Mais encore plus intéressant, ils ont peur de devenir moins intelligent :

  • 80% des jeunes estiment qu'utiliser l'IA rendra probablement l'apprentissage plus difficile à l'avenir

  • 42% pensent qu'elle nuit à leur capacité de réflexion critique

  • 38% qu'elle freine leur créativité.

Et je vous vois venir : ce n’est pas être technophobe. Pour rappel c'est une génération qui a grandi avec les réseaux sociaux et qui a appris, à ses dépens, ce que la dépendance technologique peut coûter cognitivement.

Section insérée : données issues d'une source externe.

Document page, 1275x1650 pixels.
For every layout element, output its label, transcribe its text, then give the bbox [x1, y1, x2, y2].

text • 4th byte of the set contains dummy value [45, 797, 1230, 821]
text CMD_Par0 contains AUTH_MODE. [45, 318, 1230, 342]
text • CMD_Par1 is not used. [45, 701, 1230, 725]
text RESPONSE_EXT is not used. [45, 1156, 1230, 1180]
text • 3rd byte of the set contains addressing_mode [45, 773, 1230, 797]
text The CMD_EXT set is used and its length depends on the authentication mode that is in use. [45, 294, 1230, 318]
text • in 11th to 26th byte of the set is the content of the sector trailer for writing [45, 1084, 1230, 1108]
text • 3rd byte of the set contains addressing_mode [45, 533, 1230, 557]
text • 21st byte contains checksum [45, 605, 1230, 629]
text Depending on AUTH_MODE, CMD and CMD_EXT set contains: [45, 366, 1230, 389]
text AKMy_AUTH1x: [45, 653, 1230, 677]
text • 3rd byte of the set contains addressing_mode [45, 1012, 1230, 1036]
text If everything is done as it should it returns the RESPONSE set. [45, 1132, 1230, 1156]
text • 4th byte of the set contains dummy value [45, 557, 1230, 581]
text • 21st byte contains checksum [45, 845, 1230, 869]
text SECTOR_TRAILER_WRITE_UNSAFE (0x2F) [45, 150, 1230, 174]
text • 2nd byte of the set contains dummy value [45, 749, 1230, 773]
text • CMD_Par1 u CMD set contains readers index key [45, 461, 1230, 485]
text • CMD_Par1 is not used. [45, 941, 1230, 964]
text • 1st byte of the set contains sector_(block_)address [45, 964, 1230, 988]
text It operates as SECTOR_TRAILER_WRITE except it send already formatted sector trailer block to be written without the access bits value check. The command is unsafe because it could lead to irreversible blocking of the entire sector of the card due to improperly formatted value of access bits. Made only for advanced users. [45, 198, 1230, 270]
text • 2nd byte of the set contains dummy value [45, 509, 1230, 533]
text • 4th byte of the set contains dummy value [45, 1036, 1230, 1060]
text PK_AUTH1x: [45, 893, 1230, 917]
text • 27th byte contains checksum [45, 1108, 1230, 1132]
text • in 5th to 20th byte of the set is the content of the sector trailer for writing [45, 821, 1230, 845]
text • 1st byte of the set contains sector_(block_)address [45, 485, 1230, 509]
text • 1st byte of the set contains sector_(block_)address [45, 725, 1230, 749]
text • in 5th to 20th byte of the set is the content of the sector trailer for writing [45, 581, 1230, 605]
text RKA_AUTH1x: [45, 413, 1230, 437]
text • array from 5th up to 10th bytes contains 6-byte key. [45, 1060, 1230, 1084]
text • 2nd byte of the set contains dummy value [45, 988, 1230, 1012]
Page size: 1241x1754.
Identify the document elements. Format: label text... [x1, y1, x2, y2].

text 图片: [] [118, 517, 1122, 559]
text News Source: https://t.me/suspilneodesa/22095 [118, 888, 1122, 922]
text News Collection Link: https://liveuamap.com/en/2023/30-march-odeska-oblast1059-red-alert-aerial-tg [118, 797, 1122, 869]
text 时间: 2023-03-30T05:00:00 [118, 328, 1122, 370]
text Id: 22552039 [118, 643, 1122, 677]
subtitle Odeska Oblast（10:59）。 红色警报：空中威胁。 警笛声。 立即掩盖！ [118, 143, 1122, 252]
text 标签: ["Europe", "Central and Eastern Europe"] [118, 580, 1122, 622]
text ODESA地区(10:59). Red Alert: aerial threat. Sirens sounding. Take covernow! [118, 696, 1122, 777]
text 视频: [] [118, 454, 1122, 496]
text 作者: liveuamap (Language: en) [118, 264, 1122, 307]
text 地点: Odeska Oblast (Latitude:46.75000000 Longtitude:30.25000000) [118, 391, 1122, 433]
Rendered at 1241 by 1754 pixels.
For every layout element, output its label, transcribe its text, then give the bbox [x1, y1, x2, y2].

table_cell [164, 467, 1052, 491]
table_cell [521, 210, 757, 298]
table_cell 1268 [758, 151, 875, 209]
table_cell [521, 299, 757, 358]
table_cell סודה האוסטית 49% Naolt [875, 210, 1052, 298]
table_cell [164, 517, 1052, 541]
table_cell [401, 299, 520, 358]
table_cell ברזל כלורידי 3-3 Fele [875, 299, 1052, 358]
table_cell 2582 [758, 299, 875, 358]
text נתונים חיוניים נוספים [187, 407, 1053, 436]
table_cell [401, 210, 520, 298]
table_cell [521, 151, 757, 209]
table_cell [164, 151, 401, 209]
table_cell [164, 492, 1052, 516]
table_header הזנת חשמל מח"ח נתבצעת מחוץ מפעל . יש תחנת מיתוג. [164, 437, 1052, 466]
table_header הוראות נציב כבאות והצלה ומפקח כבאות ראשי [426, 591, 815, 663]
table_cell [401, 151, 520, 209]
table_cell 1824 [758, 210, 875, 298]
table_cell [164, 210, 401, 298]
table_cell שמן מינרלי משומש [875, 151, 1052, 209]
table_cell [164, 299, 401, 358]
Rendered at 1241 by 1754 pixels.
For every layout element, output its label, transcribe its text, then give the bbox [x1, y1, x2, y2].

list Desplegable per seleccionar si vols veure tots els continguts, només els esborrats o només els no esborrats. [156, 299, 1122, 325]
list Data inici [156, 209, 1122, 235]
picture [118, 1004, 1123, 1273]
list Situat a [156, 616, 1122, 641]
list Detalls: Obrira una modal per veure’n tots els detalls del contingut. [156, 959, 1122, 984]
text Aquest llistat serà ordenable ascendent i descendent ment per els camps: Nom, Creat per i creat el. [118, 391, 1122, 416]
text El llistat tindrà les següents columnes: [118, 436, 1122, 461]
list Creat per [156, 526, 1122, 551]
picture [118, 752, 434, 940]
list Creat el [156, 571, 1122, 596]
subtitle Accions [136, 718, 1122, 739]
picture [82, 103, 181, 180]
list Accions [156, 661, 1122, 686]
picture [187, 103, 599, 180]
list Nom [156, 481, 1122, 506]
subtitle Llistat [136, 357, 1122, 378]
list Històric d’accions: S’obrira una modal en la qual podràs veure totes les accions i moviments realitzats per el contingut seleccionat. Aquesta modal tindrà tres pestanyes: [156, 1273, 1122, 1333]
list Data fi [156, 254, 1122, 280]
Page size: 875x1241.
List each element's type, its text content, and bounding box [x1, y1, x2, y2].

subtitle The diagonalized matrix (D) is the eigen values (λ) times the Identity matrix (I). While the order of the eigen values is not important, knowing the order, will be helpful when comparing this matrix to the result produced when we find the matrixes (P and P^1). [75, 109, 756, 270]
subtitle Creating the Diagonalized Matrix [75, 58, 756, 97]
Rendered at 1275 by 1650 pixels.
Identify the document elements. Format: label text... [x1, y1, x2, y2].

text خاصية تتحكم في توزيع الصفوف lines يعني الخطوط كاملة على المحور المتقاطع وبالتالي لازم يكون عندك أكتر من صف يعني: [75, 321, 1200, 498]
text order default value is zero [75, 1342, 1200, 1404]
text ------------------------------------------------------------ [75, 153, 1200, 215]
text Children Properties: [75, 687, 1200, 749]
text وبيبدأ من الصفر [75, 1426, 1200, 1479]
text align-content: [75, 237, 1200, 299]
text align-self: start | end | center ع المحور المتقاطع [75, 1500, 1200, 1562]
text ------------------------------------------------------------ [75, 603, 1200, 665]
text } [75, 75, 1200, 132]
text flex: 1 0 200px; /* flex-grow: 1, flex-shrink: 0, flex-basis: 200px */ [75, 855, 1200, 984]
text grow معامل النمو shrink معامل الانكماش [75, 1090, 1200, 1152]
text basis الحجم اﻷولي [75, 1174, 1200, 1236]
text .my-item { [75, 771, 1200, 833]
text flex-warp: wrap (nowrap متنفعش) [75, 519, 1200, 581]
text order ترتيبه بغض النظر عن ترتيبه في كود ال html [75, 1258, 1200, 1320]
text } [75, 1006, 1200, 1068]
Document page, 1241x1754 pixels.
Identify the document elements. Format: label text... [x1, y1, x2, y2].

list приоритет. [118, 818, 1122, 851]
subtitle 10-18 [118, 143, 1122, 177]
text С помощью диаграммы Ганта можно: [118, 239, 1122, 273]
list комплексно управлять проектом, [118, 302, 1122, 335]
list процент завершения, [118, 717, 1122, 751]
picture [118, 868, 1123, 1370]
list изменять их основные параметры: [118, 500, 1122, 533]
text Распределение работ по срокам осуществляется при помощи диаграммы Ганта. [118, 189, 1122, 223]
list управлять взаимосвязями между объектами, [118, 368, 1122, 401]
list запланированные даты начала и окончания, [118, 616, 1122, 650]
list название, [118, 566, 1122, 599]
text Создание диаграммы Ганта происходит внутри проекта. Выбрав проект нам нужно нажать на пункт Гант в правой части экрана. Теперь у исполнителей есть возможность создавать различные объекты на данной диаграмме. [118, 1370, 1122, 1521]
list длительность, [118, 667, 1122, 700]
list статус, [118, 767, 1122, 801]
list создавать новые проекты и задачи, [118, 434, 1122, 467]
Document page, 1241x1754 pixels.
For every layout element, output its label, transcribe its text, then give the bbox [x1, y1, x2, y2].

Ce que j’en pense : Ces craintes ne vont pas diminuer d'un chouilla l'usage de l'IA. Par contre les conséquences de 2nd ordres vont être intéressantes. On peut s'attendre à une explosion de la demande pour les offres de reprise en main de ses capacités cognitives et une sensibilisation aux campagnes marketing qui se vantent d'être anti-IA, ou une préférence pour les IA dîtes “éthiques” (cf la narrative d’Anthropic en ce moment).